[Begin RAW RECORDS]

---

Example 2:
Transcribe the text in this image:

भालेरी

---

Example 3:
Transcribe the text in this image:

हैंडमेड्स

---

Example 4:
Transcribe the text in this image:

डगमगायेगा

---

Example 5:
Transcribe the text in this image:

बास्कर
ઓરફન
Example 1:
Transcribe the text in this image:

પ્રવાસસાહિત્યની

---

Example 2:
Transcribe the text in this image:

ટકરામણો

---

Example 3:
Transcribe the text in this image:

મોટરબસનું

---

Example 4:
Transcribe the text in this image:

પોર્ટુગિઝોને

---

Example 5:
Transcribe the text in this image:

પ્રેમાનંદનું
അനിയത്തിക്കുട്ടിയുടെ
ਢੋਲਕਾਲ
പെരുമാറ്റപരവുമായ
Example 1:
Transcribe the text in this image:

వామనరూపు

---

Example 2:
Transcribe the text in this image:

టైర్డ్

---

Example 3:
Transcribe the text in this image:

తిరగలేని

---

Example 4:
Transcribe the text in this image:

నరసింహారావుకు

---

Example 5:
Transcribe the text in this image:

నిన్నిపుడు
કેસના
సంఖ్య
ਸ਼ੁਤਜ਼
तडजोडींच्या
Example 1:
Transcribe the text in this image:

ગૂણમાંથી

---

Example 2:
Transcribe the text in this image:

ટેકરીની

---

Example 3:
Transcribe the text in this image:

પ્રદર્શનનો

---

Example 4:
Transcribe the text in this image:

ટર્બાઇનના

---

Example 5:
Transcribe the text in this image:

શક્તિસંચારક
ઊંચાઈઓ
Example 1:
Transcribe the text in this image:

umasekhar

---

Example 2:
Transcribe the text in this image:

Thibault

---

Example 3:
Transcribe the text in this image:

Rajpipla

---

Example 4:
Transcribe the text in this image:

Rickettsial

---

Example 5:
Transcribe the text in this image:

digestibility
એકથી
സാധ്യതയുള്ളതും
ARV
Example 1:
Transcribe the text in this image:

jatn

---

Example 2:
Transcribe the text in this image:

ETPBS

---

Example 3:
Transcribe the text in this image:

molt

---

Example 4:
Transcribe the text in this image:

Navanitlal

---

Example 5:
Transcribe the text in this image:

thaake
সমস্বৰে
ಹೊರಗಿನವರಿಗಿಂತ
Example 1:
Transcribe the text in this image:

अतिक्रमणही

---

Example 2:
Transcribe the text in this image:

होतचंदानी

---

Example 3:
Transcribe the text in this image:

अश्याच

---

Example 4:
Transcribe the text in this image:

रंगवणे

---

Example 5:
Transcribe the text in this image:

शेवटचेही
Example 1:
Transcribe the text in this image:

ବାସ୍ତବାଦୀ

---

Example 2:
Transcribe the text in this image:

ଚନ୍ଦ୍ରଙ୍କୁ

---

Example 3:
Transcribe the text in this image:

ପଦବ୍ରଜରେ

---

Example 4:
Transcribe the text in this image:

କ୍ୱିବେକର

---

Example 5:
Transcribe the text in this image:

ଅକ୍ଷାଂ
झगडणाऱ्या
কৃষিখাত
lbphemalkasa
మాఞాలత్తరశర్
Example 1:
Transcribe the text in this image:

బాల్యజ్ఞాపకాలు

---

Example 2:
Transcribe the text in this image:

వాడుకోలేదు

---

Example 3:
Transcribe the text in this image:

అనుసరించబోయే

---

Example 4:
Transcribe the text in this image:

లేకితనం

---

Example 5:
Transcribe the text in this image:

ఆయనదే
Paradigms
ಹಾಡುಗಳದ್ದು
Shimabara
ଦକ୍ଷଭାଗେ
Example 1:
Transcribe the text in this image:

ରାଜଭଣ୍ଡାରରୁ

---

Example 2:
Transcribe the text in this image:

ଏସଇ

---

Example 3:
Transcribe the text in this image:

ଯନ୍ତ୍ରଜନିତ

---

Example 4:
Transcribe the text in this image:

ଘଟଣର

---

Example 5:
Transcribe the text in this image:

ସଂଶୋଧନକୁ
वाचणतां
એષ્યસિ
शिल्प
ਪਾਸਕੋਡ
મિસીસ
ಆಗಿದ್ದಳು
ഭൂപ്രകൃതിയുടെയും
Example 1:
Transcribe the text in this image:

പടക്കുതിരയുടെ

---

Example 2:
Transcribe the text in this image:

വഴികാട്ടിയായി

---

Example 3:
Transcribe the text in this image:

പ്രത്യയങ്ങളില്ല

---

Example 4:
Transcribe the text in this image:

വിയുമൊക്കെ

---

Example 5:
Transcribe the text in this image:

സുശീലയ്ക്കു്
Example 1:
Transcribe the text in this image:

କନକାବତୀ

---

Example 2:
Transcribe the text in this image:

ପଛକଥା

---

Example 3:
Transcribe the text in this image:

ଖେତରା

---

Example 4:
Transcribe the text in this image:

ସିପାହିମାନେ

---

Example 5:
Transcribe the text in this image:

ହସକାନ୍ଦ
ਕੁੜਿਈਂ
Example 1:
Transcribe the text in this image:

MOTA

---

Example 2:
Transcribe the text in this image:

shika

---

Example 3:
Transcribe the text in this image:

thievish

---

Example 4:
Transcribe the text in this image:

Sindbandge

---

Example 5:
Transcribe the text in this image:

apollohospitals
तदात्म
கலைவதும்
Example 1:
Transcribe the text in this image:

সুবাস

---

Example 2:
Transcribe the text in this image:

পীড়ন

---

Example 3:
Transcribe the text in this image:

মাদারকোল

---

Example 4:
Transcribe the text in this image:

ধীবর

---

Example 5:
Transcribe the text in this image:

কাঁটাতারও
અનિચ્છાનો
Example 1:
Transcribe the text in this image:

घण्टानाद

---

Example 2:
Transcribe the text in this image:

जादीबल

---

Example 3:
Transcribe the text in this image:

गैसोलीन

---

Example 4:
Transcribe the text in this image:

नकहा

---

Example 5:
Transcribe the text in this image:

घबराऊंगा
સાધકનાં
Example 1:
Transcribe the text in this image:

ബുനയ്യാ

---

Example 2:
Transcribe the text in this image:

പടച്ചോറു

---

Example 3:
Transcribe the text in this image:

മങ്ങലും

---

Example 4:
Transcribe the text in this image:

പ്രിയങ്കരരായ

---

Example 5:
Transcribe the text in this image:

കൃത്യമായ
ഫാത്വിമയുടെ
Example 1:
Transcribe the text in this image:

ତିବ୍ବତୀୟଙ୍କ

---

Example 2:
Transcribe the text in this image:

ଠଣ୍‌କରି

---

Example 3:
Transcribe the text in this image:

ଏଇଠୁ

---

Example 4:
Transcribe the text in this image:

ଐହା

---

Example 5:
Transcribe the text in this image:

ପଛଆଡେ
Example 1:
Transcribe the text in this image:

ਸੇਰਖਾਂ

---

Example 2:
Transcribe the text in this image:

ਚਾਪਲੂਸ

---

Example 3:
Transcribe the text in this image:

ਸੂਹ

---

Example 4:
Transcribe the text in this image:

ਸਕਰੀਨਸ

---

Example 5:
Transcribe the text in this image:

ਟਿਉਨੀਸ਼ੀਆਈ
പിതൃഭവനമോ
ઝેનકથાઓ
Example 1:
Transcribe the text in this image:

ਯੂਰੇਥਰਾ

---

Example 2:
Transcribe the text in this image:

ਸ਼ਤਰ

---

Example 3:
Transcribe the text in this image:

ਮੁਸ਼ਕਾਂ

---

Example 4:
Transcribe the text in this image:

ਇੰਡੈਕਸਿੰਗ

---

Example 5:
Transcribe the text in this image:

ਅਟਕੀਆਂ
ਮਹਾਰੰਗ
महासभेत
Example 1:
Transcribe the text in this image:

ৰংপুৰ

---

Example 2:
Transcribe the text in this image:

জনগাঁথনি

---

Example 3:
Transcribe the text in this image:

[End RAW RECORDS]

PROBLEM TO WORK ON: Swap "Transcribe" for "Copy out" in everything from the start of the listing down to the line containing "तडजोडींच्या", both ends included. Give back only those lines, with nothing else changed.

WRITTEN RESPONSE:
---

Example 2:
Copy out the text in this image:

भालेरी

---

Example 3:
Copy out the text in this image:

हैंडमेड्स

---

Example 4:
Copy out the text in this image:

डगमगायेगा

---

Example 5:
Copy out the text in this image:

बास्कर
ઓરફન
Example 1:
Copy out the text in this image:

પ્રવાસસાહિત્યની

---

Example 2:
Copy out the text in this image:

ટકરામણો

---

Example 3:
Copy out the text in this image:

મોટરબસનું

---

Example 4:
Copy out the text in this image:

પોર્ટુગિઝોને

---

Example 5:
Copy out the text in this image:

પ્રેમાનંદનું
അനിയത്തിക്കുട്ടിയുടെ
ਢੋਲਕਾਲ
പെരുമാറ്റപരവുമായ
Example 1:
Copy out the text in this image:

వామనరూపు

---

Example 2:
Copy out the text in this image:

టైర్డ్

---

Example 3:
Copy out the text in this image:

తిరగలేని

---

Example 4:
Copy out the text in this image:

నరసింహారావుకు

---

Example 5:
Copy out the text in this image:

నిన్నిపుడు
કેસના
సంఖ్య
ਸ਼ੁਤਜ਼
तडजोडींच्या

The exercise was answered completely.